> _Exercise details_
For the copy, please give all of the data again exactly and leave the pictures out.

> _Input material_
○ ○ ○ ○
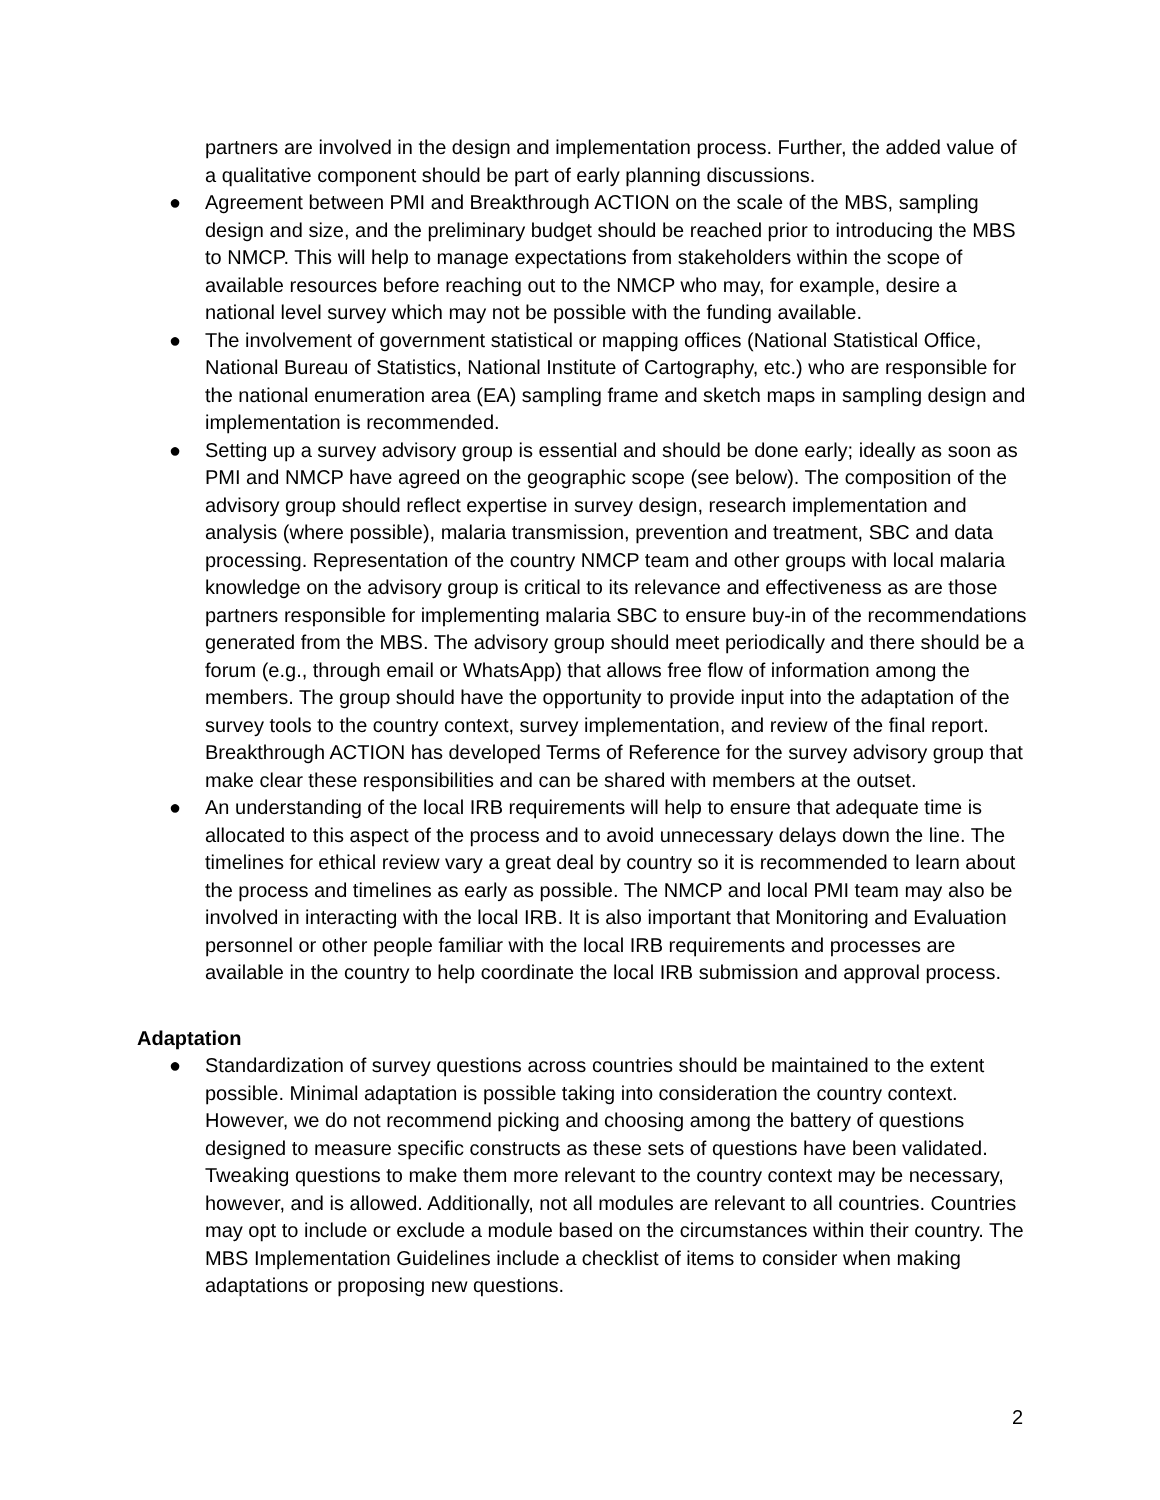partners are involved in the design and implementation process. Further, the added value of a qualitative component should be part of early planning discussions.
● Agreement between PMI and Breakthrough ACTION on the scale of the MBS, sampling design and size, and the preliminary budget should be reached prior to introducing the MBS to NMCP. This will help to manage expectations from stakeholders within the scope of available resources before reaching out to the NMCP who may, for example, desire a national level survey which may not be possible with the funding available.
● The involvement of government statistical or mapping offices (National Statistical Office, National Bureau of Statistics, National Institute of Cartography, etc.) who are responsible for the national enumeration area (EA) sampling frame and sketch maps in sampling design and implementation is recommended.
● Setting up a survey advisory group is essential and should be done early; ideally as soon as PMI and NMCP have agreed on the geographic scope (see below). The composition of the advisory group should reflect expertise in survey design, research implementation and analysis (where possible), malaria transmission, prevention and treatment, SBC and data processing. Representation of the country NMCP team and other groups with local malaria knowledge on the advisory group is critical to its relevance and effectiveness as are those partners responsible for implementing malaria SBC to ensure buy-in of the recommendations generated from the MBS. The advisory group should meet periodically and there should be a forum (e.g., through email or WhatsApp) that allows free flow of information among the members. The group should have the opportunity to provide input into the adaptation of the survey tools to the country context, survey implementation, and review of the final report. Breakthrough ACTION has developed Terms of Reference for the survey advisory group that make clear these responsibilities and can be shared with members at the outset.
● An understanding of the local IRB requirements will help to ensure that adequate time is allocated to this aspect of the process and to avoid unnecessary delays down the line. The timelines for ethical review vary a great deal by country so it is recommended to learn about the process and timelines as early as possible. The NMCP and local PMI team may also be involved in interacting with the local IRB. It is also important that Monitoring and Evaluation personnel or other people familiar with the local IRB requirements and processes are available in the country to help coordinate the local IRB submission and approval process.
Adaptation
● Standardization of survey questions across countries should be maintained to the extent possible. Minimal adaptation is possible taking into consideration the country context. However, we do not recommend picking and choosing among the battery of questions designed to measure specific constructs as these sets of questions have been validated. Tweaking questions to make them more relevant to the country context may be necessary, however, and is allowed. Additionally, not all modules are relevant to all countries. Countries may opt to include or exclude a module based on the circumstances within their country. The MBS Implementation Guidelines include a checklist of items to consider when making adaptations or proposing new questions.
2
○ ○ ○ ○
> _Answer to the problem_
partners are involved in the design and implementation process. Further, the added value of a qualitative component should be part of early planning discussions.
● Agreement between PMI and Breakthrough ACTION on the scale of the MBS, sampling design and size, and the preliminary budget should be reached prior to introducing the MBS to NMCP. This will help to manage expectations from stakeholders within the scope of available resources before reaching out to the NMCP who may, for example, desire a national level survey which may not be possible with the funding available.
● The involvement of government statistical or mapping offices (National Statistical Office, National Bureau of Statistics, National Institute of Cartography, etc.) who are responsible for the national enumeration area (EA) sampling frame and sketch maps in sampling design and implementation is recommended.
● Setting up a survey advisory group is essential and should be done early; ideally as soon as PMI and NMCP have agreed on the geographic scope (see below). The composition of the advisory group should reflect expertise in survey design, research implementation and analysis (where possible), malaria transmission, prevention and treatment, SBC and data processing. Representation of the country NMCP team and other groups with local malaria knowledge on the advisory group is critical to its relevance and effectiveness as are those partners responsible for implementing malaria SBC to ensure buy-in of the recommendations generated from the MBS. The advisory group should meet periodically and there should be a forum (e.g., through email or WhatsApp) that allows free flow of information among the members. The group should have the opportunity to provide input into the adaptation of the survey tools to the country context, survey implementation, and review of the final report. Breakthrough ACTION has developed Terms of Reference for the survey advisory group that make clear these responsibilities and can be shared with members at the outset.
● An understanding of the local IRB requirements will help to ensure that adequate time is allocated to this aspect of the process and to avoid unnecessary delays down the line. The timelines for ethical review vary a great deal by country so it is recommended to learn about the process and timelines as early as possible. The NMCP and local PMI team may also be involved in interacting with the local IRB. It is also important that Monitoring and Evaluation personnel or other people familiar with the local IRB requirements and processes are available in the country to help coordinate the local IRB submission and approval process.
Adaptation
● Standardization of survey questions across countries should be maintained to the extent possible. Minimal adaptation is possible taking into consideration the country context. However, we do not recommend picking and choosing among the battery of questions designed to measure specific constructs as these sets of questions have been validated. Tweaking questions to make them more relevant to the country context may be necessary, however, and is allowed. Additionally, not all modules are relevant to all countries. Countries may opt to include or exclude a module based on the circumstances within their country. The MBS Implementation Guidelines include a checklist of items to consider when making adaptations or proposing new questions.
2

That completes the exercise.